EXERCISE PROMPT:
From the entries below, say how many lines carry the word "concezione", and give nothing but the number.

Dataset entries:
┄┄┄┄┄┄

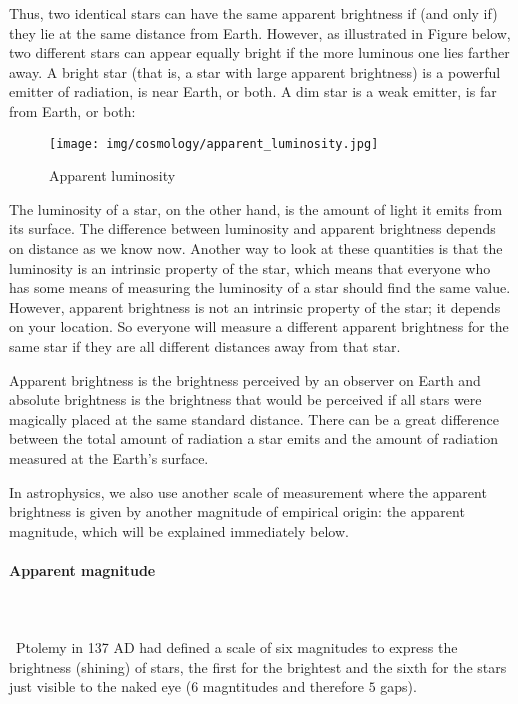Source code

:	Thus, two identical stars can have the same apparent brightness if (and only if) they lie at the same distance from Earth. However, as illustrated in Figure below, two different stars can appear equally bright if the more luminous one lies farther away. A bright star (that is, a star with large apparent brightness) is a powerful emitter of radiation, is near Earth, or both. A dim star is a weak emitter, is far from Earth, or both:
	\begin{figure}[H]
		\begin{center}
			\texttt{[image: img/cosmology/apparent\_luminosity.jpg]}
		\end{center}	
		\caption{Apparent luminosity}
	\end{figure}	
	 The luminosity of a star, on the other hand, is the amount of light it emits from its surface. The difference between luminosity and apparent brightness depends on distance as we know now. Another way to look at these quantities is that the luminosity is an intrinsic property of the star, which means that everyone who has some means of measuring the luminosity of a star should find the same value. However, apparent brightness is not an intrinsic property of the star; it depends on your location. So everyone will measure a different apparent brightness for the same star if they are all different distances away from that star.
	
	Apparent brightness is the brightness perceived by an observer on Earth and absolute brightness is the brightness that would be perceived if all stars were magically placed at the same standard distance. There can be a great difference between the total amount of radiation a star emits and the amount of radiation measured at the Earth's surface.
	
	In astrophysics, we also use another scale of measurement where the apparent brightness is given by another magnitude of empirical origin: the apparent magnitude, which will be explained immediately below.
	
	\paragraph{Apparent magnitude}\mbox{}\\\\\
	Ptolemy in 137 AD had defined a scale of six magnitudes to express the brightness (shining) of stars, the first for the brightest and the sixth for the stars just visible to the naked eye ($6$ magntitudes and therefore $5$ gaps).


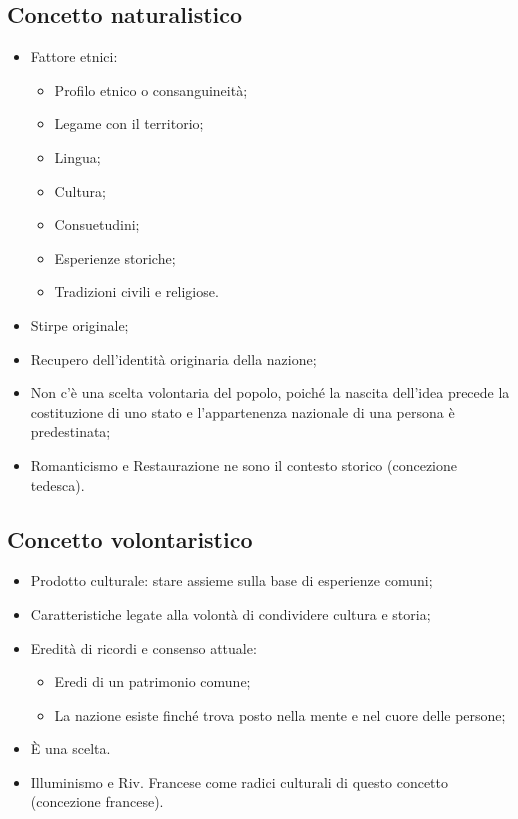 \documentclass{article}
\begin{document}
\subsection{Concetto naturalistico}
\begin{itemize}
    \item Fattore etnici:
        \begin{itemize}
            \item Profilo etnico o consanguineità;
            \item Legame con il territorio;
            \item Lingua;
            \item Cultura;
            \item Consuetudini;
            \item Esperienze storiche;
            \item Tradizioni civili e religiose.
        \end{itemize}
    \item Stirpe originale;
    \item Recupero dell'identità originaria della nazione;
    \item Non c'è una scelta volontaria del popolo, poiché la nascita dell'idea precede la
        costituzione di uno stato e l'appartenenza nazionale di una persona è predestinata;
    \item Romanticismo e Restaurazione ne sono il contesto storico (concezione tedesca).
\end{itemize}

\subsection{Concetto volontaristico}
\begin{itemize}
    \item Prodotto culturale: stare assieme sulla base di esperienze comuni;
    \item Caratteristiche legate alla volontà di condividere cultura e storia;
    \item Eredità di ricordi e consenso attuale:
        \begin{itemize}
            \item Eredi di un patrimonio comune;
            \item La nazione esiste finché trova posto nella mente e nel cuore delle persone;
        \end{itemize}
    \item È una scelta.
    \item Illuminismo e Riv. Francese come radici culturali di questo concetto (concezione
        francese).
\end{itemize}
\end{document}
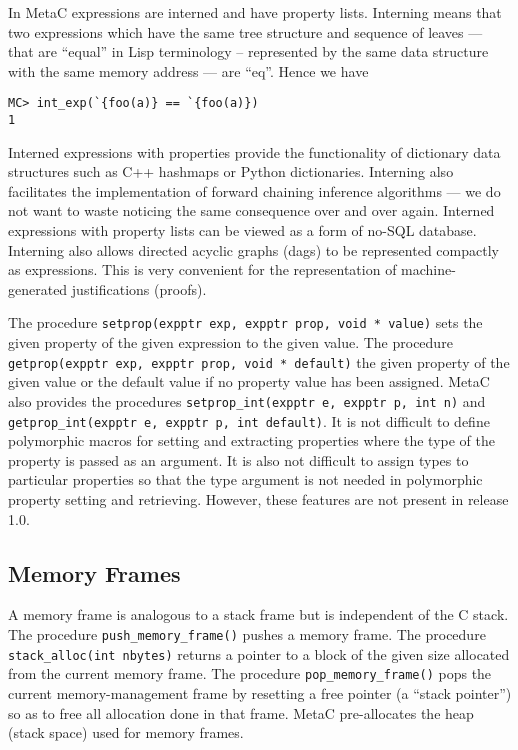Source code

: \documentclass{article}
\begin{document}
In MetaC expressions are interned and have property lists.
Interning means that two expressions which have the same tree structure and sequence of leaves --- that are ``equal'' in Lisp terminology --
represented by the same data structure with the same memory address --- are ``eq''.
Hence we have
\begin{verbatim}
MC> int_exp(`{foo(a)} == `{foo(a)})
1
\end{verbatim}
Interned expressions with properties provide the functionality of dictionary data structures such as C++ hashmaps or Python dictionaries.
Interning also facilitates the implementation of forward chaining inference algorithms --- we do not want to waste noticing the same
consequence over and over again.  Interned expressions with property lists can be viewed as a form of no-SQL database.
Interning also allows directed acyclic graphs (dags) to be represented compactly as expressions.  This is very convenient
for the representation of machine-generated justifications (proofs).

The procedure {\tt setprop(expptr exp, expptr prop, void * value)}
sets the given property of the given expression to the given value.  The procedure {\tt getprop(expptr exp, expptr prop, void * default)}
the given property of the given value or the default value if no property value has been assigned.
MetaC also provides the procedures {\tt setprop\_int(expptr e, expptr p, int n)} and {\tt getprop\_int(expptr e, expptr p, int default)}.
It is not difficult to define polymorphic macros for setting and extracting properties where the type of the property is passed as an argument.
It is also not difficult to assign types to particular properties so that the type argument is not needed in polymorphic property setting and retrieving.
However, these features are not present in release 1.0.

\subsection{Memory Frames}

A memory frame is analogous to a stack frame but is independent of the C stack.
The procedure {\tt push\_memory\_frame()} pushes a memory frame.  The procedure {\tt stack\_alloc(int nbytes)}
returns a pointer to a block of the given size allocated from the current memory frame.  The procedure {\tt pop\_memory\_frame()}
pops the current memory-management frame by resetting a free pointer (a ``stack pointer'') so as to free all allocation done in that frame.
MetaC pre-allocates the heap (stack space) used for memory frames.
\end{document}
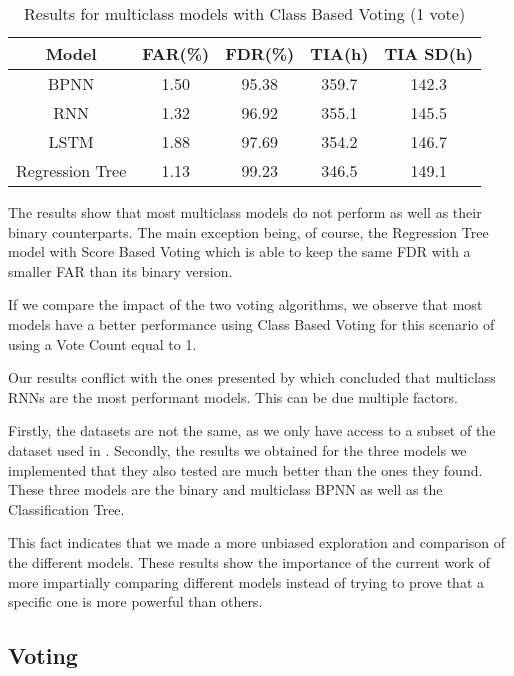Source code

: \begin{table}
  \begin{center}
    \begin{tabular}{|c|c|c|c|c|}
      \hline
    Model & FAR(\%) & FDR(\%) & TIA(h) & TIA SD(h) \\
    \hline
    BPNN & 1.50 & 95.38 & 359.7 & 142.3 \\
    RNN & 1.32 & 96.92 & 355.1 & 145.5 \\
    LSTM & 1.88 & 97.69 & 354.2 & 146.7 \\
    Regression Tree & 1.13 & 99.23 & 346.5 & 149.1 \\
    \hline
    \end{tabular}
    \caption[Results Multiclass Models, Class Voting, 1 vote]{Results for multiclass models with Class Based Voting (1 vote)}
    \label{table:results_multiclass_class_one_vote}
  \end{center}
\end{table}

The results show that most multiclass models do not perform as well as their binary counterparts.
The main exception being, of course, the Regression Tree model with Score Based Voting which is able to keep the same FDR with a smaller FAR than its binary version.

If we compare the impact of the two voting algorithms, we observe that most models have a better performance using Class Based Voting for this scenario of using a Vote Count equal to 1.

Our results conflict with the ones presented by \cite{Xu16} which concluded that multiclass RNNs are the most performant models.
This can be due multiple factors.

Firstly, the datasets are not the same, as we only have access to a subset of the dataset used in \cite{Zhu13}.
Secondly, the results we obtained for the three models we implemented that they also tested are much better than the ones they found.
These three models are the binary and multiclass BPNN as well as the Classification Tree.

This fact indicates that we made a more unbiased exploration and comparison of the different models.
These results show the importance of the current work of more impartially comparing different models instead of trying to prove that a specific one is more powerful than others.

\subsection{Voting}

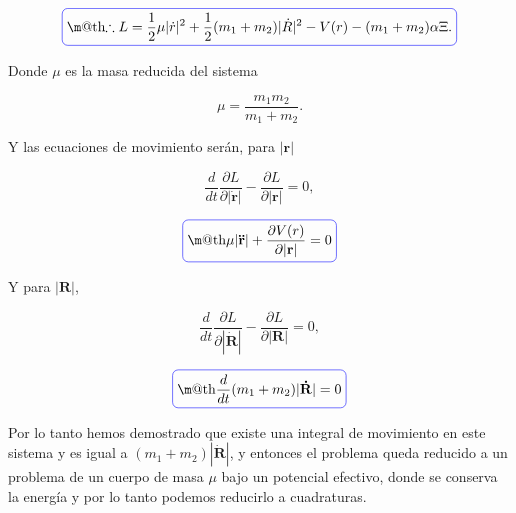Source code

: \documentclass[a4paper,10pt]{article}
\makeatletter
\numberwithin{equation}{section}
\newcommand*{\boxcolor}{blue}
\renewcommand{\boxed}[1]{\textcolor{\boxcolor}{%
\tikz[baseline={([yshift=-1ex]current bounding box.center)}] \node [rectangle, minimum width=1ex,rounded corners,draw] {\normalcolor\m@th$\displaystyle#1$};}}
\makeatother
\begin{document}
\begin{equation}
 \boxed{\therefore L = \frac{1}{2}\mu |\dot{r}|^2 + \frac{1}{2}(m_1 + m_2)|\dot{R}|^2 - V(r) - (m_1 + m_2)\alpha \Xi.}
\end{equation}

Donde $\mu$ es la masa reducida del sistema

\begin{equation}
 \mu = \frac{m_1 m_2}{m_1 + m_2}.
\end{equation}

Y las ecuaciones de movimiento serán, para $|\mathbf{r}|$

\begin{equation}
\frac{d}{dt}\frac{\partial L }{\partial|\mathbf{\dot{r}}|} - \frac{\partial L}{\partial |\mathbf{r}|} = 0,
\end{equation}

\begin{equation}
 \boxed{\mu |\mathbf{\ddot{r}}| + \frac{\partial V(r)}{\partial |\mathbf{r}|} = 0}
\end{equation}

Y para $|\mathbf{R}|$,

\begin{equation}
\frac{d}{dt}\frac{\partial L }{\partial|\mathbf{\dot{R}}|} - \frac{\partial L}{\partial |\mathbf{R}|} = 0,
\end{equation}

\begin{equation}
 \boxed{\frac{d}{dt}(m_1 + m_2)|\mathbf{\dot{R}}| = 0}
\end{equation}

Por lo tanto hemos demostrado que existe una integral de movimiento en este sistema 
y es igual a $(m_1 + m_2)|\mathbf{\dot{R}}|$, y entonces el problema queda reducido a un 
problema de un cuerpo de masa $\mu$ bajo un potencial efectivo, donde se conserva la 
energía y por lo tanto podemos reducirlo a cuadraturas.
\end{document}
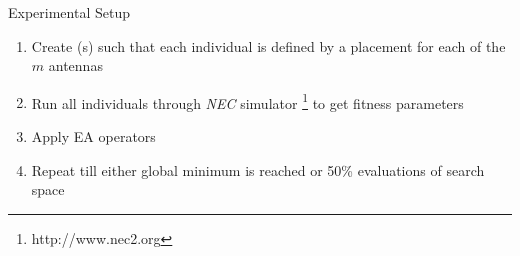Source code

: \documentclass{beamer}
\begin{document}
        
        \begin{frame}[t]{Experimental Setup}
            \begin{enumerate}
                \item Create (s) such that each individual is defined by a placement for each of the $m$ antennas
                \item Run all individuals through \textit{NEC} simulator \footnote{http://www.nec2.org} to get fitness parameters 
                \item Apply EA operators 
                \item Repeat till either global minimum is reached or 50\% evaluations of search space 
            \end{enumerate}
            \vspace{10mm}
        \end{frame}
\end{document}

┄┄┄┄┄┄

RESULT OF THE EXERCISE:
2